Problem to work on: Where the line with "ГОСУДАРСТВЕННАЯ ПОШЛИНА: 707450 -> 2050" appears in the records below, start there and transcribe each line exactly through the last.

Entries supplied:

^^^^^^^^^^^^^^^^

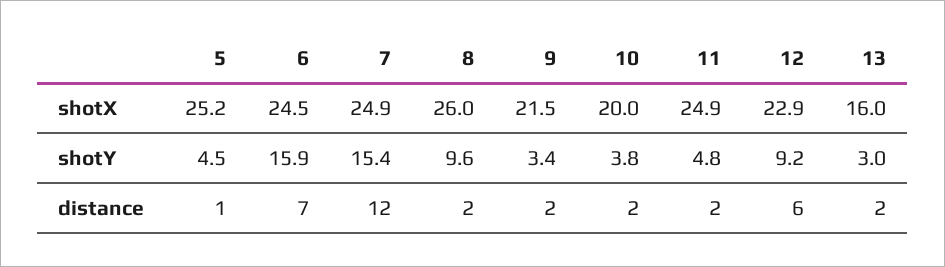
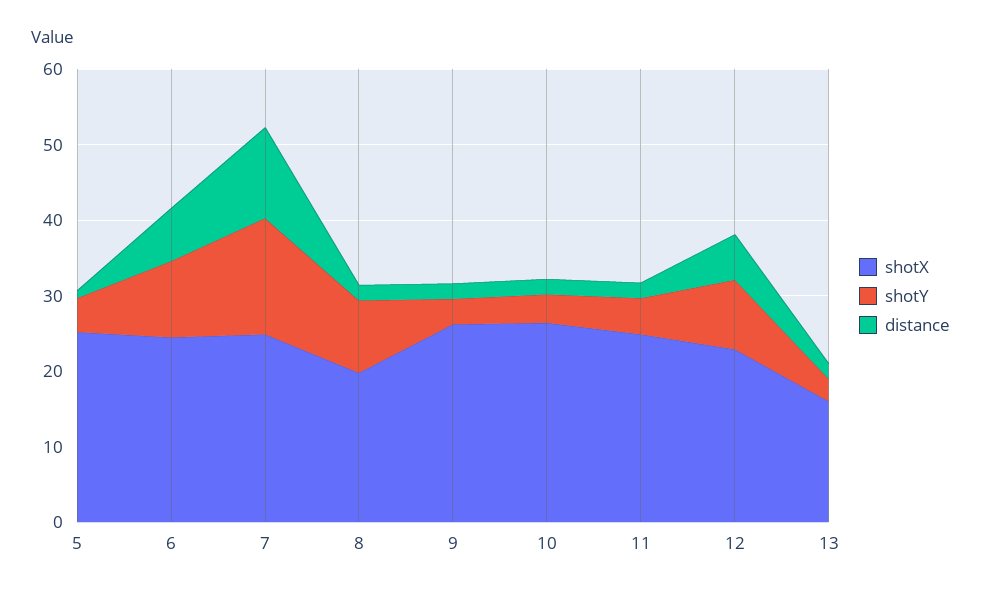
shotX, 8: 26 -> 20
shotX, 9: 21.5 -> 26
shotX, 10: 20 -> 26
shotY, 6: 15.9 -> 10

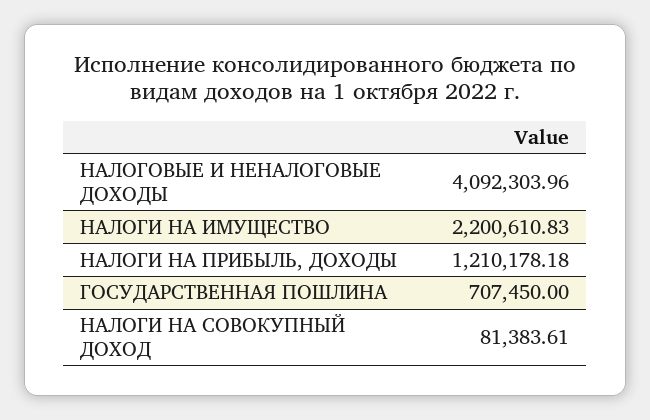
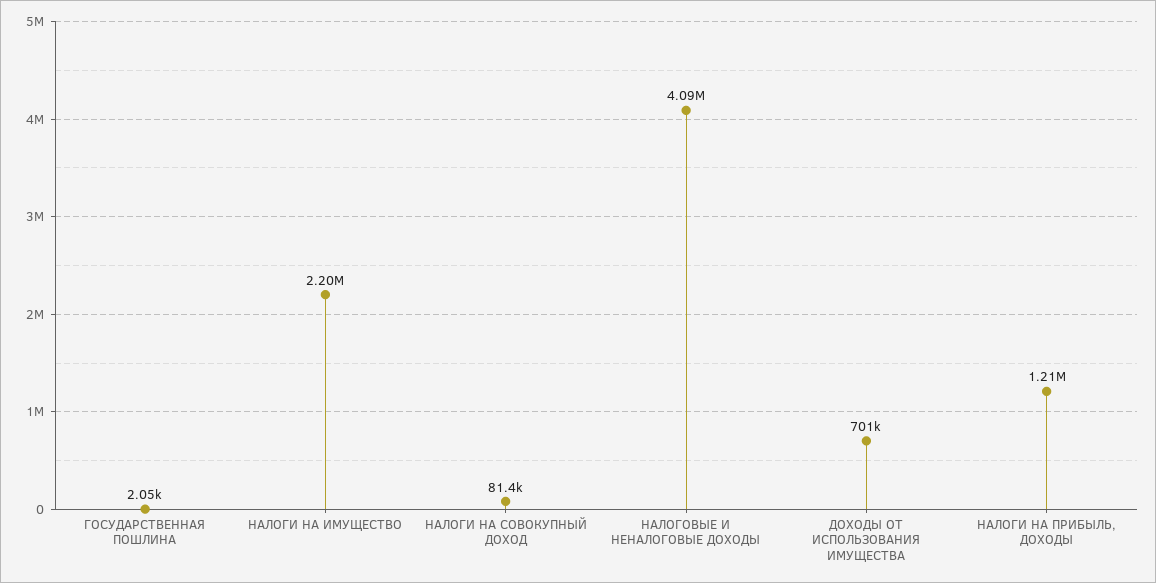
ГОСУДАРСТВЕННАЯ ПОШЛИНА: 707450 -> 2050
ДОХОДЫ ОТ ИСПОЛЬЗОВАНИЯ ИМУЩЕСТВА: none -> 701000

^^^^^^^^^^^^^^^^

Finished exercise:
ГОСУДАРСТВЕННАЯ ПОШЛИНА: 707450 -> 2050
ДОХОДЫ ОТ ИСПОЛЬЗОВАНИЯ ИМУЩЕСТВА: none -> 701000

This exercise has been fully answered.